By most metrics, the war has become the world’s largest displacement crisis. U.N. agencies and humanitarian groups estimate that roughly 12 to 13 million people have fled their homes since April 2023, including millions within Sudan and others spilling into Chad, South Sudan, and Egypt. Researchers warn that official death counts—often cited around the tens of thousands—likely understate the toll, given limited access and the collapse of civil registries. With famine deepening, aid officials argue that constraining external arms and fighter flows is inseparable from restoring humanitarian access.
The mercenary story matters because it intersects with accountability. If states are found to have enabled the deployment of foreign fighters—directly or through controlled intermediaries—pressure will mount for embargo expansions, targeted sanctions, and possibly reparations claims.
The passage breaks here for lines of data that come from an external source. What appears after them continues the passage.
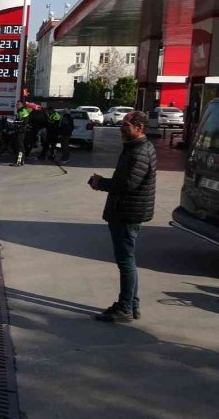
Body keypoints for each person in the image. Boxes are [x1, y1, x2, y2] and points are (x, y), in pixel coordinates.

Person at [88, 111, 156, 323]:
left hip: (127, 212)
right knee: (128, 260)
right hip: (126, 210)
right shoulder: (135, 147)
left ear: (139, 128)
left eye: (126, 125)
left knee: (125, 262)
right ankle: (131, 304)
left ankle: (125, 307)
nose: (121, 128)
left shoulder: (139, 152)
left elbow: (127, 184)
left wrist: (100, 183)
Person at [12, 101, 31, 167]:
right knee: (18, 146)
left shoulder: (23, 111)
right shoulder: (19, 111)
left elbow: (24, 121)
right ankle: (21, 161)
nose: (17, 105)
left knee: (20, 147)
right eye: (16, 104)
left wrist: (15, 122)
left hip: (21, 132)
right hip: (18, 131)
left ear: (22, 105)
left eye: (19, 104)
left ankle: (19, 162)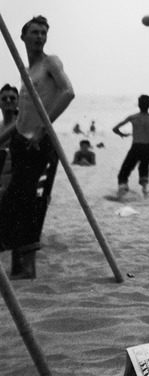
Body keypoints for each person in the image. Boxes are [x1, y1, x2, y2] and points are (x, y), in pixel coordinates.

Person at [0, 16, 75, 279]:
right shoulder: (27, 71)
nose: (40, 37)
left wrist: (43, 128)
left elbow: (67, 92)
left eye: (43, 32)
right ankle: (18, 266)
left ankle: (27, 266)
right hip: (21, 141)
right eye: (35, 32)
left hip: (39, 142)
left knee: (30, 201)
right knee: (16, 201)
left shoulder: (50, 62)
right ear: (23, 37)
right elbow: (23, 117)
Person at [112, 94, 149, 197]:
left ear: (138, 104)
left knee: (125, 169)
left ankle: (123, 186)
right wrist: (147, 137)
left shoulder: (133, 117)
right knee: (144, 167)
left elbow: (115, 128)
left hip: (137, 146)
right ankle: (145, 188)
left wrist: (122, 134)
Rights monitors have already urged countries to suspend arms exports to governments credibly accused of re-transferring weapons into Sudan. A growing chorus in Western legislatures has called for inquiries into whether commercial partners—and the banks and insurers behind them—are facilitating violations of international law.
For now, the evidence chain is still being built. Sudanese officials say they are compiling testimonies and travel traces; open-source researchers are matching faces to passports and mapping routings through regional airfields; and families in Colombia are piecing together the recruitment web. The UAE’s denials will be tested as these dossiers land in courtrooms and at the U.N. If confirmations multiply—of chartered flights, of payrolls, of command links—the war’s profile could shift from a domestic power struggle to a proxy contest with clearer lines of responsibility. That, in turn, could open pathways to curb the flow of guns and men into Sudan—and, more importantly, to save lives.
What to watch in coming weeks: whether new U.N. reporting corroborates the scale of foreign-fighter deployments alleged by Sudan; if Colombia announces prosecutions targeting recruiters; whether Emirati authorities open formal investigations into private security contractors; and if any state moves to widen the arms embargo beyond Darfur to all of Sudan. The answers will determine not just the credibility of Khartoum’s accusations, but the trajectory of a war whose epicenter lies in Sudan—and whose supply lines, increasingly, do not.